### Your instructions
In the entries that follow, how many lines hold "Nessus"? Nothing but the number is expected.

Source data below:

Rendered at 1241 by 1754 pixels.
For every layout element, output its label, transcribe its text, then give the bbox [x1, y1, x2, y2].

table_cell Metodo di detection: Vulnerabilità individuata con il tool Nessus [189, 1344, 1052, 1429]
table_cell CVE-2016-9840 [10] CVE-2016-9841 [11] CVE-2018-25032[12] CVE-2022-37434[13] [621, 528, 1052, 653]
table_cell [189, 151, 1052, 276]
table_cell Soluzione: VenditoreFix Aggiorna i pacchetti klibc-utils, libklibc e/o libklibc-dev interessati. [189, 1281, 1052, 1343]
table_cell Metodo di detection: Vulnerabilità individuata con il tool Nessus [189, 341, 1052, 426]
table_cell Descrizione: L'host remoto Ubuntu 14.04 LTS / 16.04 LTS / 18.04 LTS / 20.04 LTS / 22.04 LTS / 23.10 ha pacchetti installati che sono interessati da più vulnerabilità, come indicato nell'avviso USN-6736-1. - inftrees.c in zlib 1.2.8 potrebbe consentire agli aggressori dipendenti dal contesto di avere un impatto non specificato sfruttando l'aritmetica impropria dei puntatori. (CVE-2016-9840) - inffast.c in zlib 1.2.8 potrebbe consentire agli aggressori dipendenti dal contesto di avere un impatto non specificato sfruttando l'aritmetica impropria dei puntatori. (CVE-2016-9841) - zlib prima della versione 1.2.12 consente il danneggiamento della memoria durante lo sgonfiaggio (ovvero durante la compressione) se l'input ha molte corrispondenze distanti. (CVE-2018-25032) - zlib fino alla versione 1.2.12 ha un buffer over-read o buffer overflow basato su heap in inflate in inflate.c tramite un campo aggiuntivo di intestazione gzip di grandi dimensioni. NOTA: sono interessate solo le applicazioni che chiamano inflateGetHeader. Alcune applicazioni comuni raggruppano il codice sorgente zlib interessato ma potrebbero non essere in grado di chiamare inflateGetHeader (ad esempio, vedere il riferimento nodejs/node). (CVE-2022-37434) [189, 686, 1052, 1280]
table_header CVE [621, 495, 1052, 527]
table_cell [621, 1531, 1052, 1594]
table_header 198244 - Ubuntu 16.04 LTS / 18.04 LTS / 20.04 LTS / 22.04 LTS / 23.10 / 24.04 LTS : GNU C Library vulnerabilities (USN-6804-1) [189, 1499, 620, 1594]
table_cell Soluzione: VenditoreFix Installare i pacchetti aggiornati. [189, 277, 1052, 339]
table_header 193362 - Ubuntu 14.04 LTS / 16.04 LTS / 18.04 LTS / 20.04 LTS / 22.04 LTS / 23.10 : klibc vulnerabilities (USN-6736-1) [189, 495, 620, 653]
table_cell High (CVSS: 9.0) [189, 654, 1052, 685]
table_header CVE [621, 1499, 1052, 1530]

End of Source data.
Source data below:

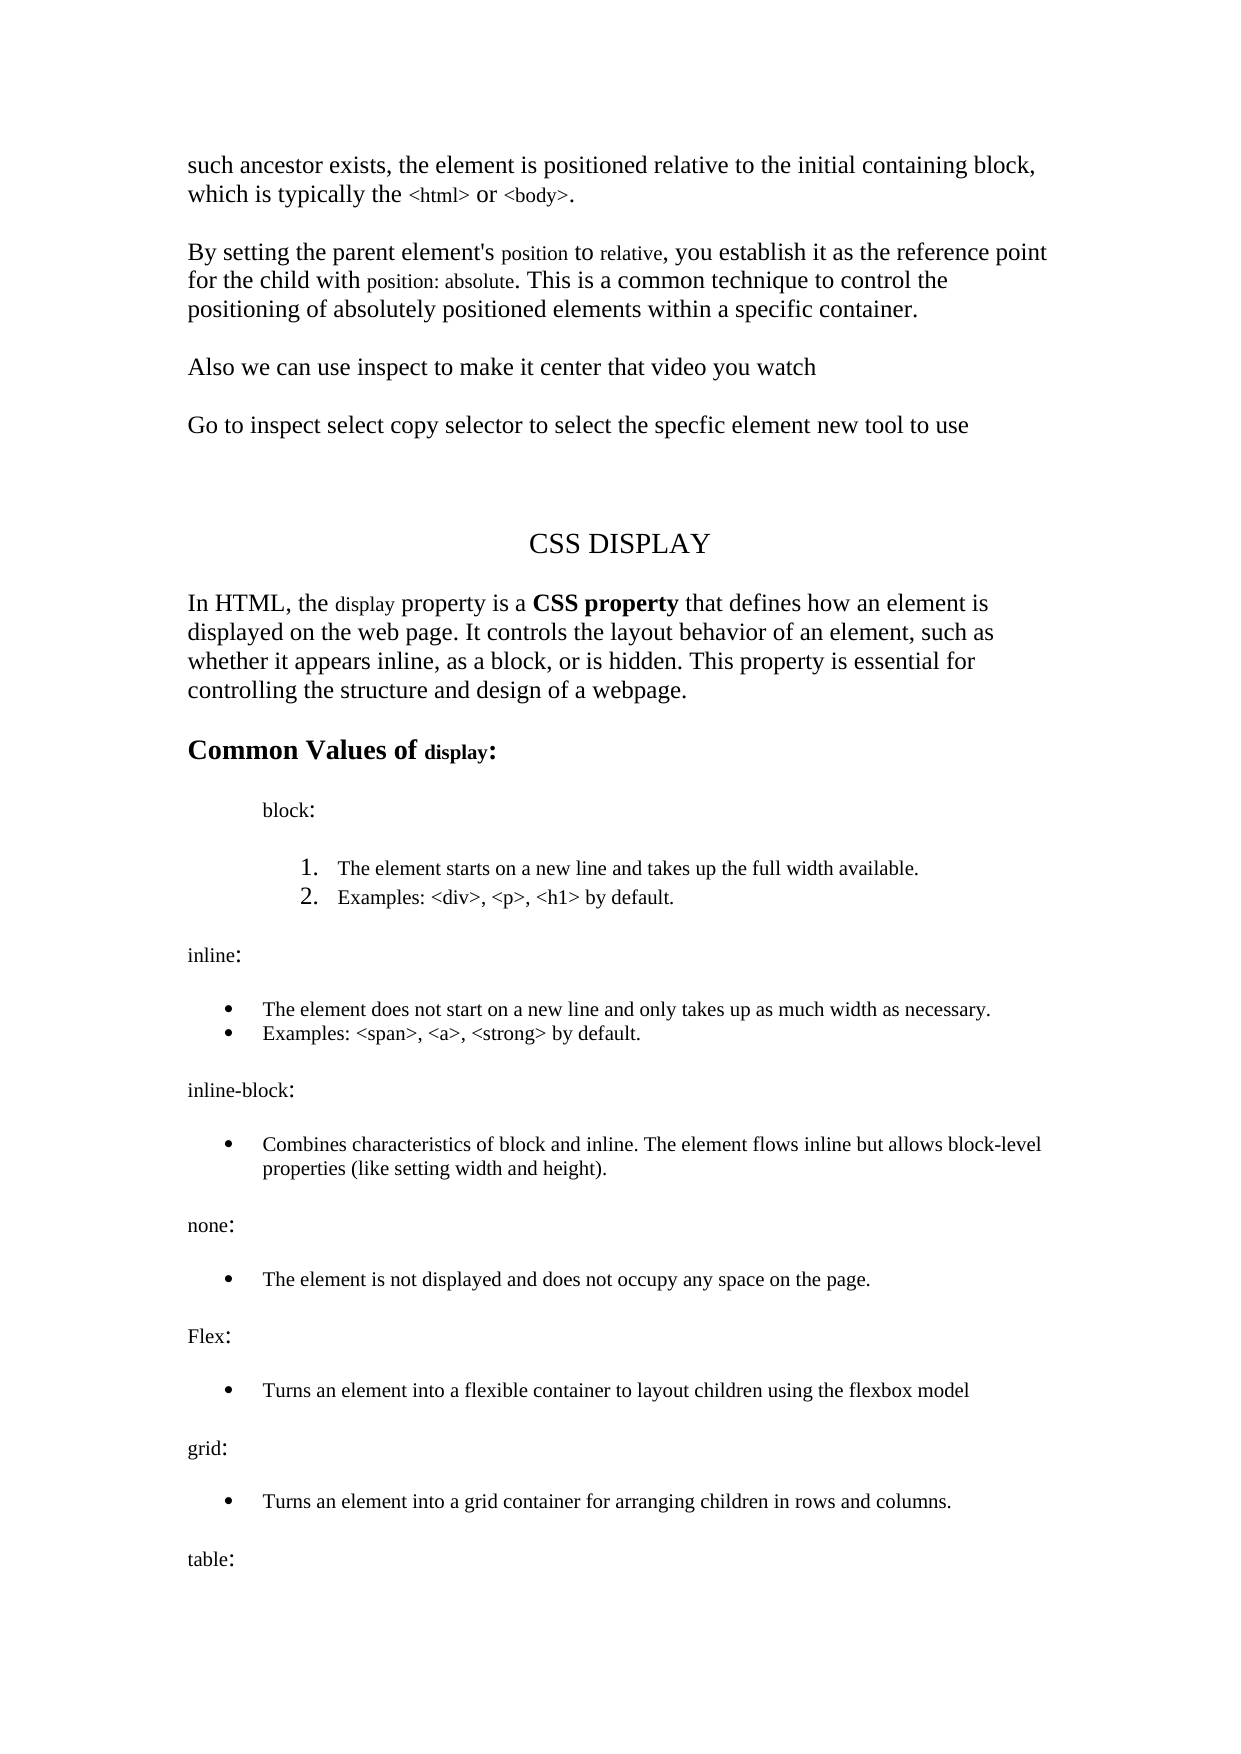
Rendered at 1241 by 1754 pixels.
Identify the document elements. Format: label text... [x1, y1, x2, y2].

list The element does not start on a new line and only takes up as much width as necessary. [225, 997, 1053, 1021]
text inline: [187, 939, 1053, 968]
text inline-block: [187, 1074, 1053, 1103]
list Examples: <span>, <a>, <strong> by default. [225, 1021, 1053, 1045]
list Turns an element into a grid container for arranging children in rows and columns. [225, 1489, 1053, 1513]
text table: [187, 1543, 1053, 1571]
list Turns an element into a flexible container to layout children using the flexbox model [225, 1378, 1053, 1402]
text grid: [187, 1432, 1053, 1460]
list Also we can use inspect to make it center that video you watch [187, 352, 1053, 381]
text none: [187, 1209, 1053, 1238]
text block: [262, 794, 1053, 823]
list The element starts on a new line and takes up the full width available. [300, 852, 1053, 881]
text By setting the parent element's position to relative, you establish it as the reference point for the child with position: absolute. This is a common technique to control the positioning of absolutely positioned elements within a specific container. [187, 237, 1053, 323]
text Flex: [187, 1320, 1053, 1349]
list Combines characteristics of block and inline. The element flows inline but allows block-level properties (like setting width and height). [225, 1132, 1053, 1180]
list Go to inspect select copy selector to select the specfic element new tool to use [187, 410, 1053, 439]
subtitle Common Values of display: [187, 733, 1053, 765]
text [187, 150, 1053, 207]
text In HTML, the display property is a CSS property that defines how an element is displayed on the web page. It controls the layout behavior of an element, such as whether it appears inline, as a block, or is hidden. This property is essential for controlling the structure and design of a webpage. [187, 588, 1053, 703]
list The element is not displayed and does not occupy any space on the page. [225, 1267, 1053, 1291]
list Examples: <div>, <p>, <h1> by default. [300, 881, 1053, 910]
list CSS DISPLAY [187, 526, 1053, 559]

End of Source data.

### Expected output
2